I romanticize summer the same way I romanticize train rides and New York. Summer to me is gardens with fairy lights or feeling tipsy on a restaurant terrace or watching the sunset while lying on a rooftop in Paris, which is something I’ve never done. It is also late night drives and white curtains fluttering through an open window, gingham blankets and wicker chairs. And it is pretty dresses, fields of green, bike rides in the countryside, and youth.
Romanticized summer always feels like long stretches of time; the type of endlessness you feel when you take a nap in some shady corner only to open your eyes feeling like 200 years have passed. The long drawn out days, doing nothing but reading and sipping lemonade, give off the impression that summer will last forever and that’s what the childlike part in you wants to believe. But deep down you know that summer will end because all things eventually end – and that’s what makes summer, and twilight, and being young so precious.

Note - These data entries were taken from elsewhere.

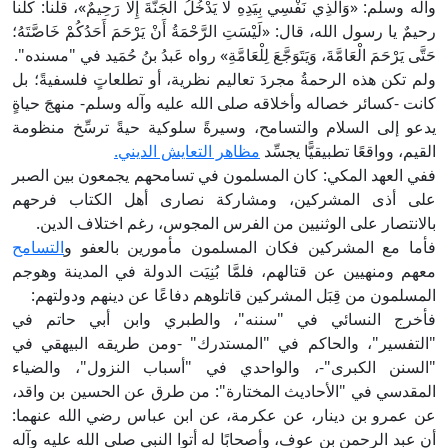
وآله وسلم: «وَالَّذِي نَفْسِي بِيَدِهِ لَا يَدْخُلُ الْجَنَّةَ إِلَّا رَحِيمٌ»، قلنا: كلُّنا
رحيمٌ يا رسول الله، قال: «لَيْسَتِ الرَّحْمَةُ أَنْ يَرْحَمَ أَحَدُكُمْ خَاصَّتَهُ؛
حَتَّى يَرْحَمَ الْعَامَّةَ، وَيَتَوَجَّعَ لِلْعَامَّةِ» رواه عَبدُ بنُ حُمَيد في "مسنده".
ولم تكن هذه الرحمةُ مجردَ تعاليم نظرية، أو تطلعاتٍ فلسفيةً؛ بل
كانت -كسائر خصاله وأخلاقه صلى الله عليه وآله وسلم- منهجَ حياةٍ
يدعو إلى السلام والتسامح، وسيرةً سلوكية حيةً ترسِّخ منظومة
القيم، وواقعًا تطبيقيًّا يجسِّد
مظاهر التعايش الديني.
ففي العهد المكي: كان المسلمون في تسامحهم يجمعون بين الصبر
على أذى المشركين، ومشاركة نصارى أهل الكتاب فرحهم
بالانتصار على الوثنيين من الفرس المجوس، رغم اختلاف الدين.
فأما مع المشركين فكان المسلمون مأمورين بالعفو و
التسامح
معهم ومنهيين عن قتالهم، فلمَّا بُنِيَت الدولة في المدينة وهوجم
المسلمون من قِبَل المشركين قاتلوهم دفاعًا عن دينهم ودولتهم:
فأخرج النسائي في "سننه"، والطبري وابن أبي حاتم في
"التفسير"، والحاكم في "المستدرك" -ومن طريقه البيهقي في
"السنن الكبرى"-، والواحدي في "أسباب النزول"، والضياء
المقدسي في "الأحاديث المختارة": من طرق عن الحسين بن واقد،
عن عمرو بن دينار، عن عكرمة، عن ابن عباس رضي الله عنهما:
أن عبد الرحمن بن عوف، وأصحابًا له أتوا النبي صلى الله عليه وآله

Perfect summers don’t exist in real life like they do in the movies. Usually it rains too much, all the patios are full, plans get cancelled, the strawberries aren’t as sweet as they look, you get too many mosquito bites, and everybody is having summer romances except for you. But all the same, I know the feeling that I’m trying to recreate because I look back at every summer I’ve ever experienced and there it is: etched in the velvety glow of street lamps at dusk, lingering in the fading smoke of the campfire, bathed in the sweetness of first kisses, bottles of rosé, open doors, and yellow flowers.